Mutual funds are a great investment. They are structured so that a person can invest money into one area, but get a great diversity of investments. This is because the mutual fund company will invest in many different stocks, but lump them all together, and sell them as shares of a mutual fund. So one share of a fund, might actually represent shares of a multitude of different companies. But when things get consolidated like this, often the become confusing and use jargon that most people do not understand, like NAV pricing.
The NAV of mutual funds is the net asset value. Because mutual funds are set up as a conglomerate, they cannot just charge a commission to invest in them. They might have to make a bunch of transactions, just for one person to buy one share of the fund. So instead, they charge a sales charge. This is a set percentage, based on the amount invested (the sales charge decreases as the amount put in increases). This charge is to offset the trade fees incurred. The NAV of the fund is the price before any of these fees have been taken out. If a person wants to invest without paying a sales charge, and always get the NAV pricing, they have a couple choices.
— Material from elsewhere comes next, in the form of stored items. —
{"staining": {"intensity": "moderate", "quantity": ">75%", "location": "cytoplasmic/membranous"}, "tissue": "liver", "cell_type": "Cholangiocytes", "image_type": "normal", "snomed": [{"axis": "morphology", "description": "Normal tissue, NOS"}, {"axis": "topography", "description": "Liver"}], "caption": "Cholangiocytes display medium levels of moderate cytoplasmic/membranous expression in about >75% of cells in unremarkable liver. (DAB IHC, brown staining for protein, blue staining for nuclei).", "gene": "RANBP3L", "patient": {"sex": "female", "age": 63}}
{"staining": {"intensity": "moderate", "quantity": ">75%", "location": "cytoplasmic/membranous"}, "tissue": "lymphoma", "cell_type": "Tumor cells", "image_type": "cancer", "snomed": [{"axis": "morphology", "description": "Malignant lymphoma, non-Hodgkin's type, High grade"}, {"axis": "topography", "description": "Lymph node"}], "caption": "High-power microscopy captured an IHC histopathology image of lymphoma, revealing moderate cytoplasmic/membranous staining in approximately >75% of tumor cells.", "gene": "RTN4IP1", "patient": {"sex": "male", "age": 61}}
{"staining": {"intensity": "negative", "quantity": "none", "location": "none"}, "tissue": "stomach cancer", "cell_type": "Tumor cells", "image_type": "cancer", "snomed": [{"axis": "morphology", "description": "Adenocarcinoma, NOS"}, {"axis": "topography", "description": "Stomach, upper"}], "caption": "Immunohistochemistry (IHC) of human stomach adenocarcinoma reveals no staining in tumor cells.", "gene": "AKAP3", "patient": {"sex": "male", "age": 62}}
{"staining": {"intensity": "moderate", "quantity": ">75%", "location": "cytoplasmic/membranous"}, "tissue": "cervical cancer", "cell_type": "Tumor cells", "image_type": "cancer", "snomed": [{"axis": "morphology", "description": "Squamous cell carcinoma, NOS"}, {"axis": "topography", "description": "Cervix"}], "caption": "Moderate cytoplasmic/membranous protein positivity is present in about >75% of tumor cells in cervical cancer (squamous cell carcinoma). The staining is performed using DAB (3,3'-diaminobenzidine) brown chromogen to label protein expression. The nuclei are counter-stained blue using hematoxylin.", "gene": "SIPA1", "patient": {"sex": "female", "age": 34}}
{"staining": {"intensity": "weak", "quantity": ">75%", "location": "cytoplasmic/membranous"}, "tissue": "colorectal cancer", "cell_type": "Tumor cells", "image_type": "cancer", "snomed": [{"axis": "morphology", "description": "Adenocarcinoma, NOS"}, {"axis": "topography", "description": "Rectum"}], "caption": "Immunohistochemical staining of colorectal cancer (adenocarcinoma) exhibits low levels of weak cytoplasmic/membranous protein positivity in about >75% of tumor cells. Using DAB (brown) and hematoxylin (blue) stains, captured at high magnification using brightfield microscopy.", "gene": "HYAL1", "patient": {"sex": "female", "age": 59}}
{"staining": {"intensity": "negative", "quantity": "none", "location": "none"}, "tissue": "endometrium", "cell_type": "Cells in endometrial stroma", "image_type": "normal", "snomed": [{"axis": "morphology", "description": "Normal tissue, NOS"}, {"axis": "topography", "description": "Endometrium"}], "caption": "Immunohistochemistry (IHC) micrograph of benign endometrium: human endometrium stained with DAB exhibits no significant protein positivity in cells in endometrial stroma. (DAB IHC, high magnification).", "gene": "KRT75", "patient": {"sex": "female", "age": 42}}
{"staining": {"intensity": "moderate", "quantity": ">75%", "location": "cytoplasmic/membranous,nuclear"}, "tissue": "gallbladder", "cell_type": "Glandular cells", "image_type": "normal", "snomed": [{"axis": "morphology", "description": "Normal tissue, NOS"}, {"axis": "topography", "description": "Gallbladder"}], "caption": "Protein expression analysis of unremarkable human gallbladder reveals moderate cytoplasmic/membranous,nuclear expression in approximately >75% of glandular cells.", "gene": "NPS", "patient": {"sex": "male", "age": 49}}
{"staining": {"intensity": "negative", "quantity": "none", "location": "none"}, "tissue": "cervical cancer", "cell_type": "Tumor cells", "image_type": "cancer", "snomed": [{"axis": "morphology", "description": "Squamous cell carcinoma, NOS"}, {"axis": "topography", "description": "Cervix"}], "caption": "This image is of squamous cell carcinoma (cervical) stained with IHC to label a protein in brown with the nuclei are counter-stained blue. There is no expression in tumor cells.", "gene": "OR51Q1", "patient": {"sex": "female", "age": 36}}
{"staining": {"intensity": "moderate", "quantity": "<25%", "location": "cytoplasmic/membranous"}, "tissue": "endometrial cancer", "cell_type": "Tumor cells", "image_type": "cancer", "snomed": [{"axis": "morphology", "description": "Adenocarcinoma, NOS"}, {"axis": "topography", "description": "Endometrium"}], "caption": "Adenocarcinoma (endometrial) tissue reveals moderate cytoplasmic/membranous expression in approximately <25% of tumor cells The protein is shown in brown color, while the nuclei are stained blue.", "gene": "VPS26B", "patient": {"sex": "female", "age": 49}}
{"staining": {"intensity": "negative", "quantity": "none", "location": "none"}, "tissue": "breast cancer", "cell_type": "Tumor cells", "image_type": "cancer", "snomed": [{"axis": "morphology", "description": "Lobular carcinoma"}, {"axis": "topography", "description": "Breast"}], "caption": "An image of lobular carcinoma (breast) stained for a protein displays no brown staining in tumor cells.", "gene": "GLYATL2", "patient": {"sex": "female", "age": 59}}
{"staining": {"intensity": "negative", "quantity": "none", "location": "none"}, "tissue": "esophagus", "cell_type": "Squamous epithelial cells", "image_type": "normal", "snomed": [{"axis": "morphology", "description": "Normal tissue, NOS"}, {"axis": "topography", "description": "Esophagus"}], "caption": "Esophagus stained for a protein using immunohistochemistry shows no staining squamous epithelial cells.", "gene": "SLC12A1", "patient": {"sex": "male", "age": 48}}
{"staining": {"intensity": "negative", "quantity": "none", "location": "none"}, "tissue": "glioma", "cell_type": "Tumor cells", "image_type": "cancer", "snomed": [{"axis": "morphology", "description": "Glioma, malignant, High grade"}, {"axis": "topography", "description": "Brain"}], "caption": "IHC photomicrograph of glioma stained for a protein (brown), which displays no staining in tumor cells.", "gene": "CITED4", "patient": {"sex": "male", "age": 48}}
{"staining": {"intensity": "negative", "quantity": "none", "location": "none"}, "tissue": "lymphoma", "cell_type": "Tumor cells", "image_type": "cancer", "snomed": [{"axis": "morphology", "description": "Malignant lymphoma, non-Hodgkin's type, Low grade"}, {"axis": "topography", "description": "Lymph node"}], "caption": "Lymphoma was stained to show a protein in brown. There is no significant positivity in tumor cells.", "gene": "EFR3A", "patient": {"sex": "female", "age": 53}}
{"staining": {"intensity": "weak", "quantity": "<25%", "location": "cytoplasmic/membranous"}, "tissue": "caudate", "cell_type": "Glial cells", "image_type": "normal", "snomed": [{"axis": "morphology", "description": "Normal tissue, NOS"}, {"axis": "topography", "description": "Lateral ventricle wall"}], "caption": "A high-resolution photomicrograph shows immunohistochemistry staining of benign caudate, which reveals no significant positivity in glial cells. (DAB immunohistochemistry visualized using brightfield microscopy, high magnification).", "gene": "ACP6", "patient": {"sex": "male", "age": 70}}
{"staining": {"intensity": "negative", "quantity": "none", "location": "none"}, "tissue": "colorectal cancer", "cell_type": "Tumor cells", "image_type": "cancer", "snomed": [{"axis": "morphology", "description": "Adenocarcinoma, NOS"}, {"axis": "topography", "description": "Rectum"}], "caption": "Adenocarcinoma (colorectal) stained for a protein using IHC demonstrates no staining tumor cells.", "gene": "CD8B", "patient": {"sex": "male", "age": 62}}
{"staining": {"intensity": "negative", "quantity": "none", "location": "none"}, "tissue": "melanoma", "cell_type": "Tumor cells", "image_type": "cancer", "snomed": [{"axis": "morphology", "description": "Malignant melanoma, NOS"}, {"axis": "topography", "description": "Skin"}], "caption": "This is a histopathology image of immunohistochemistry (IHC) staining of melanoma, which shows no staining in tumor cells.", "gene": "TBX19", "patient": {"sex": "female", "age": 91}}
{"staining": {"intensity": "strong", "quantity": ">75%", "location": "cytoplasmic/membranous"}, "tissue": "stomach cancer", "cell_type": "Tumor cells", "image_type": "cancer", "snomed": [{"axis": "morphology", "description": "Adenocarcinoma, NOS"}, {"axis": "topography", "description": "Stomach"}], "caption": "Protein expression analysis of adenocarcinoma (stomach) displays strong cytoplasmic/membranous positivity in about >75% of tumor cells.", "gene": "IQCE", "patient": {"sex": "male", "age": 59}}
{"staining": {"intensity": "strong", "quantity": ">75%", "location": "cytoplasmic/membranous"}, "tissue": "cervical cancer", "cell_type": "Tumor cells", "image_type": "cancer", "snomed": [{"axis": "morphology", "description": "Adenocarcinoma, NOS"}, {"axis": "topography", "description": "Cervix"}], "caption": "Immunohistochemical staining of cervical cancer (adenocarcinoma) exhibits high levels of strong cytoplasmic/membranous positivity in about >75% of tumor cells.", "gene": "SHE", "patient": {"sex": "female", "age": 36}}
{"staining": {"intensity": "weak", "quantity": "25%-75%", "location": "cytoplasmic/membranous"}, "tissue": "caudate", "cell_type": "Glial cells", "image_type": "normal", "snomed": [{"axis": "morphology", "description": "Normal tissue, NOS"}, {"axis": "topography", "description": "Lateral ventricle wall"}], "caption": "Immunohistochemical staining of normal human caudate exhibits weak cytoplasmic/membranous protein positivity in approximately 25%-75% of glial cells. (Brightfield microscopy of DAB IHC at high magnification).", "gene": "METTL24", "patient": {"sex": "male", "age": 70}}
The easiest way to get NAV pricing is to buy into a no load fund. This is a fund that has set investments, that are not actively managed. The person can buy in, pay low expenses, and basically get the same return as what the stock market is doing. If a person wants to get into the best dividend mutual funds, this is probably not the direction to go. The next way to get NAV pricing is to invest over 1 million. Since most people do not have this much money, they have to work their way up to it over the years. Eventually they can see their investments going in at NAV.